BAM! Back to the batcave. We soon got on another bus and faster than a speeding bullet, headed towards Sumidero Canyon. We hired a great guide to take us on a boat tour through the national park, where we saw iguanas, turtles and cormorants. We were pretty thrilled with this in and of itself. Then the guide said, "Mira, un cocodrilo! Ya lo vieron?" WOWZA! Our heroes came face-to-face (well not quite) with a hugeass crocodile just chillin' on the beach. As if this wasn't exciting enough, the boat guide knew about our favorite Tule Tree guide! Small world? After narrowly avoiding a crocodile-induced death and fighting off a couple of bad guys (not really), we dashed back to San Cristobal to browse the markets and make plans for the next day.
If I had to choose one sound effect to describe the next day it would be clipclop clipclop. Yep, you guessed it: horseback riding. I have never ridden a horse for so long and my sitbones have never been so sore. Under the skeptical guidance of a local horseman we rode through backroads and forest trails to the small town of San Juan Chamula. We left our loyal steeds to enjoy a break in the shade while we wandered through the local market, ate some mandarin oranges, and took in the pueblo. Then WHUMP WHUMP WHUMP we trotted back to the homestead. I patted Flash, my newest equine friend good-bye and hopped on yet another bus, back to San Cristobal, the luggage, and the prospect of yet another long busride. Next stop: Palenque.

I cannot say that Palenque, Chiapas is on my list of favorite cities in Mexico. Although it is surrounded by beautiful forested mountains and is home to some of Mexico's most breath-taking Mayan ruins, it is not a pretty place. The town is dramatically divided between the fake-jungle hotel district and the slightly sketchy main part of town. Luckily, we had enough on the agenda to avoid spending much time in this less-than-lovely town. We were finally able to cross a very important and long-awaited item off the community To Do in Mexico list while in Palenque: WATERFALLS. The Agua Azul and Misol Ha cascadas had been sneaking into conversations, guidebook articles and travel suggestions all semester. After visiting, I can see why these waterfalls are the talk of the town. Not only were the waterfalls beautiful and refreshing, but the drive through the jungly mountains offered ample scenery and TeamPuebla bonding time.

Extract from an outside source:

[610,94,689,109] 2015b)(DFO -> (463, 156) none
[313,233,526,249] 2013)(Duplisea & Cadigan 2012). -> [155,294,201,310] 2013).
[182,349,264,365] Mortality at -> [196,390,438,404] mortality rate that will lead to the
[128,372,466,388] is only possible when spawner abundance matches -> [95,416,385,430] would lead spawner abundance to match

No day is perfect, however, and we ended ours with a visit to Mexico's 2nd worst restaurant (we had already found the worst one, it's in Guanajuato). KATHOOM Palenque:1 TeamPuebla:0… We'll just say that we made a Dinner Round Two trip to the grocery store to make up for the disappointing chicken salad and stale bread. To be fair, we should have known to call it quits when there weren't any other customers, the kitchen was nowhere to be found and there appeared to be 2 employees in the whole joint. Ah well, you win some, you lose some.

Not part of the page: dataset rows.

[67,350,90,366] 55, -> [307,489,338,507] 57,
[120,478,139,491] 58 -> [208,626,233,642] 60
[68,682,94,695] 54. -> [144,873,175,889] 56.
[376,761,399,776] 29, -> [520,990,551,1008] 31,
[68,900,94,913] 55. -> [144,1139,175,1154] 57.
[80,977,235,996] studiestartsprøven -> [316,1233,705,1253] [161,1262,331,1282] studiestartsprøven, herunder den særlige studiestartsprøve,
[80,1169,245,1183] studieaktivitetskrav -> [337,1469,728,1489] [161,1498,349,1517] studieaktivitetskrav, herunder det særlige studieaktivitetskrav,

The next morning, after a slow start, we reluctantly hopped on a bus towards the Palenque ruins. By this time, we were more than a little travel weary and not terribly enthusiastic about seeing yet another pyramid. Nevertheless, we felt obligated to go and I'm glad that we gave into our tourists' guilt because these ruins turned out to be my favorite in Mexico. Nestled in the rain forest, the Palenque complex looks like the set of an Indiana Jones movie and the view from the top of the pyramid is stunning.
After subir-ing this Mayan marvel and purchasing our obligatory Mayan calendar souvenirs, we headed back to the hotel to prepare for our last epic Mexican busride of the semester: next stop, Playa del Carmen. KATHOOOOM! But that's another story.